Когда идеология возвращается
Философ Александр Рубцов о росте запроса на идеологию в период турбурлентностиПотребность в идеологии резко возрастает в условиях социальной турбулентности и политической волатильности. Казалось бы, к нам это сейчас прямо не относится: власть крепка и реакции ее быстры. Бойцы идеологического фронта полны мужества. Минобороны начинает яростный поход против фальсификаций истории, а героическое прошлое теперь будут славить даже в аэропортах. Однако фокус-группы и опросы уже регистрируют каскадные изменения в отношении к «стабильности» и «консерватизму», в том числе в идейно-политической сфере. С пониманием этих новых запросов власть уже опаздывает. Опять придется «заливать», но в условиях, когда с деньгами и так беда.
Инстанция и формат
Как может не хватать идеологии, когда ее и так избыток? Точно так же, как с нашими недавними иллюзиями по поводу деидеологизации. Казалось, что идеологии нет просто потому, что ее не стало там, где мы привыкли ее видеть, – среди атрибутов государства, с его секретарями по идеологии, идеологическими отделами ЦК и партполитпросветом. Зато сейчас мы видим, какой силой промывания мозгов обладает теневая, «проникающая» идеология, работающая тихими спецоперациями: меня там не было.

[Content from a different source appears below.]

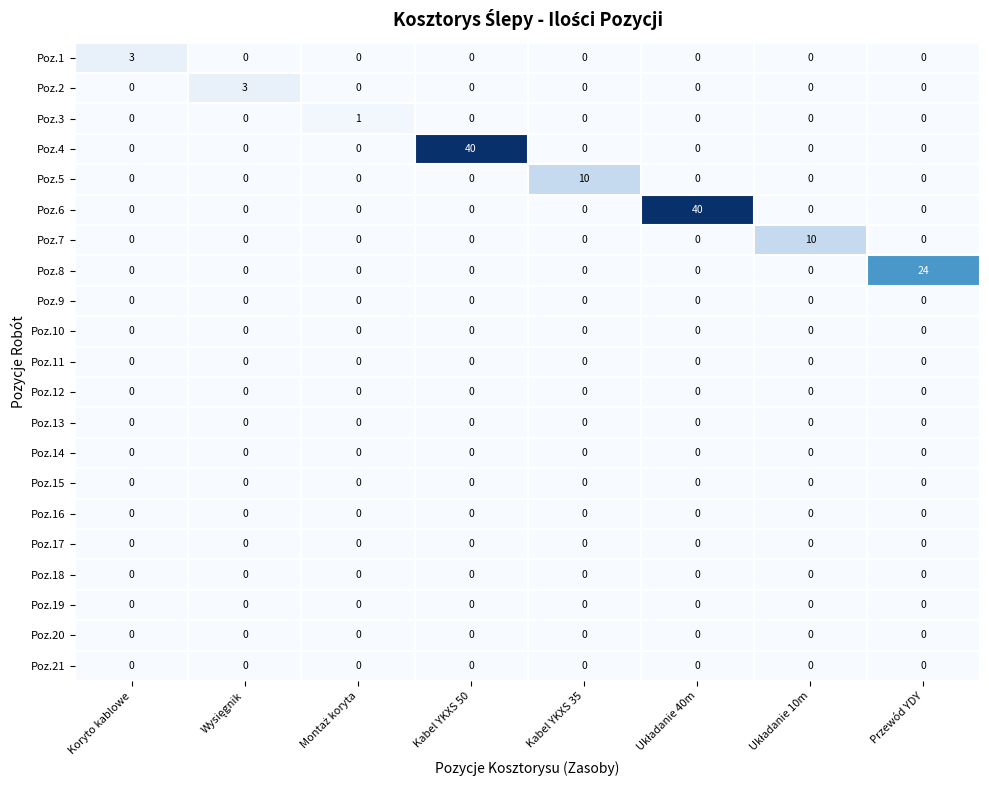

Count the Poz.3 values in the range 0 to 1.

8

Но есть и обратная связь. Запрос на перемены и ощущение предстоящих изменений порождают потребность в более внятных форматах идеологического, с формулировками базовых целей, ценностей и принципов, но уже не в интересах грандиозного государства-нарцисса. В значительной и постоянно растущей части общества уже есть реальная потребность разобраться в том, что это было, куда все идет и чем может кончиться при тех или иных вариантах сохранения или изменения курса.

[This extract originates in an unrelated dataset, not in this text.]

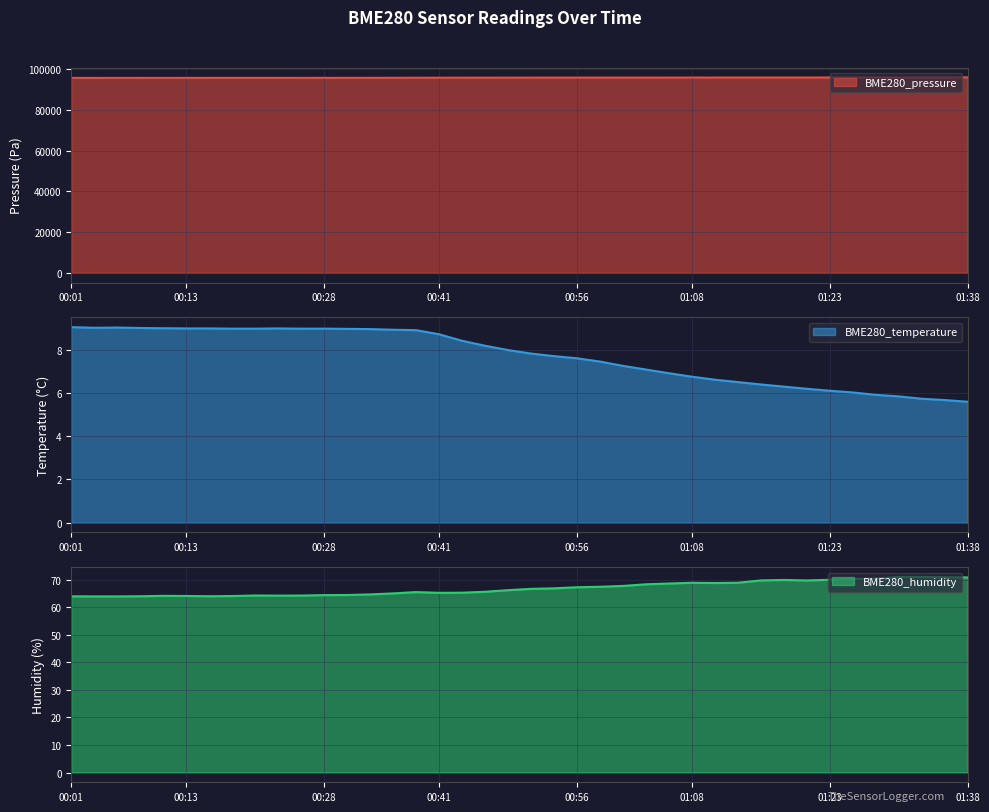

Reading left to right, list all the values displayed in this chart.

BME280_pressure: 95767.5	95763.3	95770.1	95765.6	95768.9	95777.8	95779.9	95782.4	95786.2	95785.6	95788.1	95796.8	95801.4	95810.8	95827.9	95847.7	95866.8	95878.7	95887.8	95895.9	95902.4	95913.8	95916.4	95919.6	95930.4	95931.9	95940.4	95945.1	95947.8	95958.2	95963.9	95965.8	95969.5	95979.8	95993.3	95999.7	96010.1	96021.5	96040.2	96051.5
BME280_temperature: 9.0	9.0	9.0	9.0	9.0	9.0	9.0	9.0	9.0	9.0	9.0	9.0	9.0	8.9	8.9	8.9	8.7	8.4	8.2	8.0	7.8	7.7	7.6	7.5	7.2	7.1	6.9	6.8	6.6	6.5	6.4	6.3	6.2	6.1	6.0	5.9	5.8	5.7	5.7	5.6
BME280_humidity: 63.9	63.9	63.9	64.0	64.1	64.1	64.0	64.0	64.2	64.2	64.2	64.4	64.4	64.6	65.0	65.5	65.2	65.2	65.6	66.2	66.6	66.8	67.2	67.4	67.7	68.3	68.6	68.8	68.8	68.9	69.7	69.9	69.7	69.9	70.2	70.4	70.9	71.0	70.8	70.8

Проблемы политического нарциссизма затронуты здесь не случайно. Идеологиям вообще свойственна поза самолюбования, но остается вопрос о переходе относительной нормы в деструктивные, патологические и даже злокачественные формы. Возможности нынешней идеологии в консолидации через имперскую гордыню и грандиозную самооценку на фоне глобального упадка не безграничны и не вечны. Здесь тоже есть свой «моторесурс», и он близок к исчерпанию – даже если завтра снова в поход.

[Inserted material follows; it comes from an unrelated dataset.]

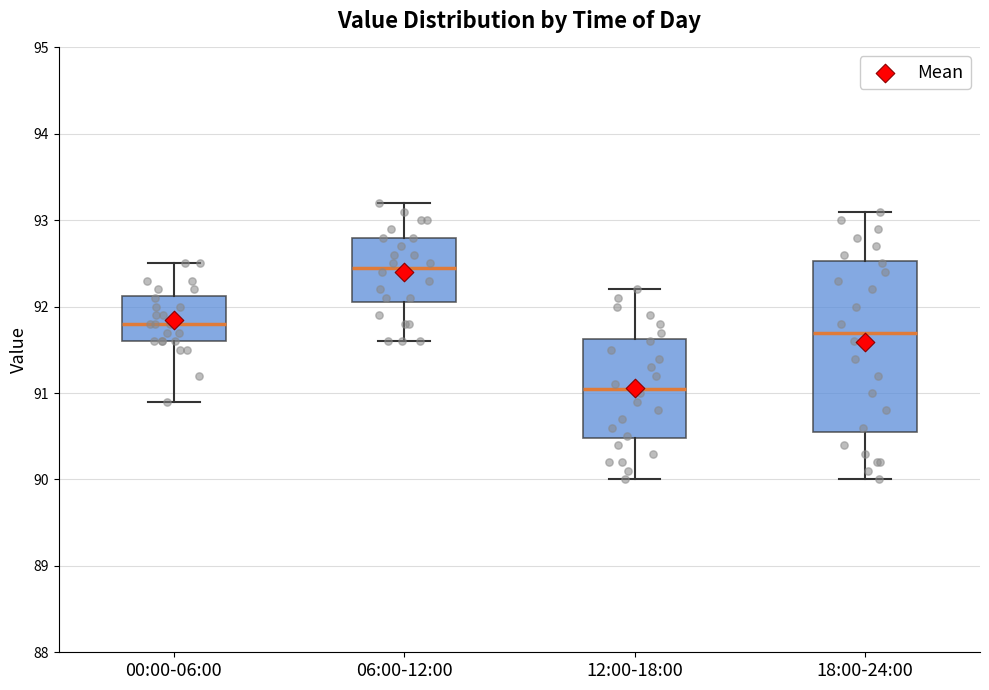

Reading left to right, read every box against the y-axis: the position of its median line, the range the box covers, and the ends of its whiskers. The values are not printed on the chart, so give them approximately, as read against the axis.

00:00-06:00: median 91.8, box 91.6 to 92.1, whiskers 90.9 to 92.5
06:00-12:00: median 92.5, box 92.1 to 92.8, whiskers 91.6 to 93.2
12:00-18:00: median 91.1, box 90.5 to 91.6, whiskers 90.0 to 92.2
18:00-24:00: median 91.7, box 90.6 to 92.5, whiskers 90.0 to 93.1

Сейчас это идеология для власти и для части массы, готовой упиваться раздутыми амбициями, мифологией блеска родной дипломатии и всемогущества ВКС. Но и готовность верить на слово в расцвет экономики и технологические прорывы уже на грани. Эта идеология агрессивна, но в ее основе все равно лежит подобие консенсуса на почве перераспределения остатков сырьевой ренты и минимальных гарантий, экономических и социальных. Посткрымский, постсочинский и т. п. консенсус нельзя недооценивать, но и не надо абсолютировать. Кажется, что мирного хлеба уже хотят больше, чем военных зрелищ. К грандиозности телевизора люди привыкают, а потом все равно начинают более критично заглядывать в кошельки и холодильники. И тогда в плане идеологии случается самый страшный перелом: государство и власть перестают восприниматься в качестве доминирующей, а тем более единственной инстанции, облеченной правом генерировать и транслировать идеологию. В отечестве возникают другие пророки, причем их явно ждут.
Нечто подобное мы наблюдали в 1990-е, когда государство в качестве такой инстанции не воспринималось вовсе. Тогда можно было сочинить сколь угодно гениальную национальную идею, но в тех взаимоотношениях «власть – общество» она в любом случае не была бы воспринята. Сейчас ситуация меняется в подобном направлении, причем от политического обожания до идеологической ненависти – один шаг. В быту это называется «как пелена с глаз», но идеология – это именно пелена и опадает так же стремительно. Никакими былыми заслугами и привязанностями такое не предотвратить. В этом плане наше общество напоминает идею о «вечно бабьем в русский душе» с откровением другого классика: «Для женщины прошлого нет: / Разлюбила – и стал ей чужой».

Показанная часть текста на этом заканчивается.